Since none of the normal rules about stock prices’ relationships to dividend levels, balance sheets and corporations’ profits seem to apply to this stock market, we need some new rules. And because stock prices now seem to be driven more by psychology than by economics, we need rules based on psychology, not on numbers.

To be serious, if only briefly, don’t expect stock prices to keep going up forever. Someday they will drop, possibly rather sharply, for reasons that we don’t yet know. Or stocks may sit and go nowhere for a few years. The fact that stocks have been going up like crazy the past two years doesn’t mean they always will. Remember 1994? That year, bonds got killed because interest rates rose, and stocks returned only about 1 percent.

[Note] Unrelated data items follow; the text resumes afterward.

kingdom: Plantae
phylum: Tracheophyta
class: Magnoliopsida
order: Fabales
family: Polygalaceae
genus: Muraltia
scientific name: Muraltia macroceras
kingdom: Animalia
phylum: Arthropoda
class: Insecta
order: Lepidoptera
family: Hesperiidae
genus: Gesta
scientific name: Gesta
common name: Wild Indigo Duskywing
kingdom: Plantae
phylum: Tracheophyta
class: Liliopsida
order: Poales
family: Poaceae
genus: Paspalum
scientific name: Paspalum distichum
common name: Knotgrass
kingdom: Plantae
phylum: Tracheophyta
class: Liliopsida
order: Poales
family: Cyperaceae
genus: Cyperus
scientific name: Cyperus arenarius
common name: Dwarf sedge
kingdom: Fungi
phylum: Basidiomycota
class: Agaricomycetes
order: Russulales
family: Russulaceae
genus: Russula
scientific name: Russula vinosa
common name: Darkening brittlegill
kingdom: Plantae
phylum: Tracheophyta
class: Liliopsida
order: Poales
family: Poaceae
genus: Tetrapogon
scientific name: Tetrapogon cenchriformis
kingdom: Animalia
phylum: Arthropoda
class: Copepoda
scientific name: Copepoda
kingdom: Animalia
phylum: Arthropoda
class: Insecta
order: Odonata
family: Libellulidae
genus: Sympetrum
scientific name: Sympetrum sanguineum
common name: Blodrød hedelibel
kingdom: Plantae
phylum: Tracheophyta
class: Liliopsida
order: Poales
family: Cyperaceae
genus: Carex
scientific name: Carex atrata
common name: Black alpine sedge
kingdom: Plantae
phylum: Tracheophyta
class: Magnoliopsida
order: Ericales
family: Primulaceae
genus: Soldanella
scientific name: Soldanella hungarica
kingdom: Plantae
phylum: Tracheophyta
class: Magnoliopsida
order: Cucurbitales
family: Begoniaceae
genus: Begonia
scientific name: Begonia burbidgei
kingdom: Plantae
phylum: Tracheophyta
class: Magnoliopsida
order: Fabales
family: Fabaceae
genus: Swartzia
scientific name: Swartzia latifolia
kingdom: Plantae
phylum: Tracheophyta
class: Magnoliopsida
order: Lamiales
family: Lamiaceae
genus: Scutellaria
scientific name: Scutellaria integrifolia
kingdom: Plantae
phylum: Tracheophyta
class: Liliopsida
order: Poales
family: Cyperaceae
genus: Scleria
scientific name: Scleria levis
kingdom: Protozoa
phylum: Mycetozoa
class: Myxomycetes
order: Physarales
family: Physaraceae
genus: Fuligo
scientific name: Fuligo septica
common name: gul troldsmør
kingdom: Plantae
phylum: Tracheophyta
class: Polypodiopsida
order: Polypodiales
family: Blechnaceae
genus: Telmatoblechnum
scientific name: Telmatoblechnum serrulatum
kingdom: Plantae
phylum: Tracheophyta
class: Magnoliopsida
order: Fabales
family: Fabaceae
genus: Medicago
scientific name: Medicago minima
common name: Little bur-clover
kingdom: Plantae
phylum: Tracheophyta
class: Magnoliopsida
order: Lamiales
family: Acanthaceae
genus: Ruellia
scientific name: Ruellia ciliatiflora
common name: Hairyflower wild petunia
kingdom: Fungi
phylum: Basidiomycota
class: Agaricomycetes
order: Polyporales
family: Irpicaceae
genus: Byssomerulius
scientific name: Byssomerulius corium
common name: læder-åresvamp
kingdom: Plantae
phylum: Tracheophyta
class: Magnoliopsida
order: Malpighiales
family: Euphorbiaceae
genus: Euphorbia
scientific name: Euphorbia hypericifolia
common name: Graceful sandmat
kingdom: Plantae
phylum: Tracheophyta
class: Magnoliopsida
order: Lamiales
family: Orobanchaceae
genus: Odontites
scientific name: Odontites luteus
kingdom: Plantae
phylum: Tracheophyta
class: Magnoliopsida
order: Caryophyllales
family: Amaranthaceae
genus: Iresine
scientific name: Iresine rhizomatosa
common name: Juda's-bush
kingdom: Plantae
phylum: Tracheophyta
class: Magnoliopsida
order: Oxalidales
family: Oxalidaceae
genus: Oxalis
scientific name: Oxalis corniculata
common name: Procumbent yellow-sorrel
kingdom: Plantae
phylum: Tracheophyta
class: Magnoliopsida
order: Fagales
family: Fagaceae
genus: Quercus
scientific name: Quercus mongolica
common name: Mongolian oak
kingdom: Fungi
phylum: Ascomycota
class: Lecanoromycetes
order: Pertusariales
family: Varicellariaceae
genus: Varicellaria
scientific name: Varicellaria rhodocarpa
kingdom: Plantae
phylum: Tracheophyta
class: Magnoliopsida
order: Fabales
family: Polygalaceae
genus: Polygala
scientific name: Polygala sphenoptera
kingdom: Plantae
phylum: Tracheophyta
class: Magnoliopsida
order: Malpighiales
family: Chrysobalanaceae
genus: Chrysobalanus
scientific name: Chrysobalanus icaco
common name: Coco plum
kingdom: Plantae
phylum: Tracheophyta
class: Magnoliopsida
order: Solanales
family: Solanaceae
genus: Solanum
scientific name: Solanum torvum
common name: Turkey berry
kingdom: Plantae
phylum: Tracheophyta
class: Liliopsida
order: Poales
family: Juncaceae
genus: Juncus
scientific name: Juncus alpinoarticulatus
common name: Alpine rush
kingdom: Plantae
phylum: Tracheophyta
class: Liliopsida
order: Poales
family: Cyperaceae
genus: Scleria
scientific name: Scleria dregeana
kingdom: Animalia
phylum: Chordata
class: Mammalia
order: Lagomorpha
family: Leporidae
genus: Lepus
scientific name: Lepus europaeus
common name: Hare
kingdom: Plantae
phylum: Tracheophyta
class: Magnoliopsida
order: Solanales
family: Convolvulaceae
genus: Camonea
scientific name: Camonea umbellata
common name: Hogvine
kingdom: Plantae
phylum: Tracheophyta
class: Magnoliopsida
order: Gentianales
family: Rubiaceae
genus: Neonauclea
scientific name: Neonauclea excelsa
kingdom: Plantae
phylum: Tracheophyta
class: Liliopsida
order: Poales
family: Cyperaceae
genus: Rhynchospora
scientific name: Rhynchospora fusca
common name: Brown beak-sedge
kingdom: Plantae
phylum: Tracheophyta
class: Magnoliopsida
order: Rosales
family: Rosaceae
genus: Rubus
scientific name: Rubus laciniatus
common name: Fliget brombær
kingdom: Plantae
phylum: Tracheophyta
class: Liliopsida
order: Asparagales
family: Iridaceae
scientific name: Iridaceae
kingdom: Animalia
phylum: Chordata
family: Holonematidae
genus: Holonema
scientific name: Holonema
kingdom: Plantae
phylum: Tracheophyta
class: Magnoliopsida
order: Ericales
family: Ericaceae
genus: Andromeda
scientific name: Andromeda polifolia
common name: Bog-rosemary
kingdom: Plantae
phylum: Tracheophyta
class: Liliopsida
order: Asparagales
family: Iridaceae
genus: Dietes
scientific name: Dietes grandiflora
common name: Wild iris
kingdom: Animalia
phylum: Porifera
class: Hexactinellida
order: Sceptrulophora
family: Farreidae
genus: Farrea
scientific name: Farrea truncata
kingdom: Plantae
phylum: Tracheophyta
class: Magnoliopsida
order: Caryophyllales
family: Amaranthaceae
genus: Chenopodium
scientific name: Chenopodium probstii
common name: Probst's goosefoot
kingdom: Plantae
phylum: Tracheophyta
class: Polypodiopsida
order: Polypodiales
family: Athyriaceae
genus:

We have already seen what would normally be very dangerous signs that the market has peaked. Most notably, the federal government, a clas- sic contrary indicator, is thinking seriously about putting Social Security money into stocks.

My No. 1 rule has always been that you should sell when I’m buying. But that’s now failed twice in a row: in late November I put $15,000 of a rollover pension payment I received from one of my many former employers into stocks, and they promptly rose. I put an additional $10,000 into the market on Monday, Feb. 10, and stocks started rising like mad.

So herewith is my own Top 12 list of when to sell stocks. I’m going for 12 because Top 10 lists are almost as hackneyed as thousand-point-milestone stories.

The Top 12 signs that it’s time to sell are when:

  1. You can’t get any work done because you’re turning on CNBC every 15 minutes to check out the market.

  2. Your mother calls to tell you she’s got a crush on Louis Rukeyser.

  3. You start dreaming about hot mutual funds instead of sex.

  4. You feel the urge to ditch your day job and become a financial planner.

  5. Canadian gold-mining shares suddenly seem too tame for you.

  6. Your eyes don’t glaze over when you read about the capital-gains-tax debate in Washington.

  7. More than half the time at any party you attend is spent talking about mutual funds.

  8. Your kids start bringing home stock tips from school.

  9. You seriously consider putting next month’s rent into stocks to make some quick bucks.

  10. Your best friend says, ““I’m not greedy; I just want to make 25 percent a year.''

  11. You feel inadequate because you made only 15 percent last year.

  12. You see a bull on the cover of NEWSWEEK.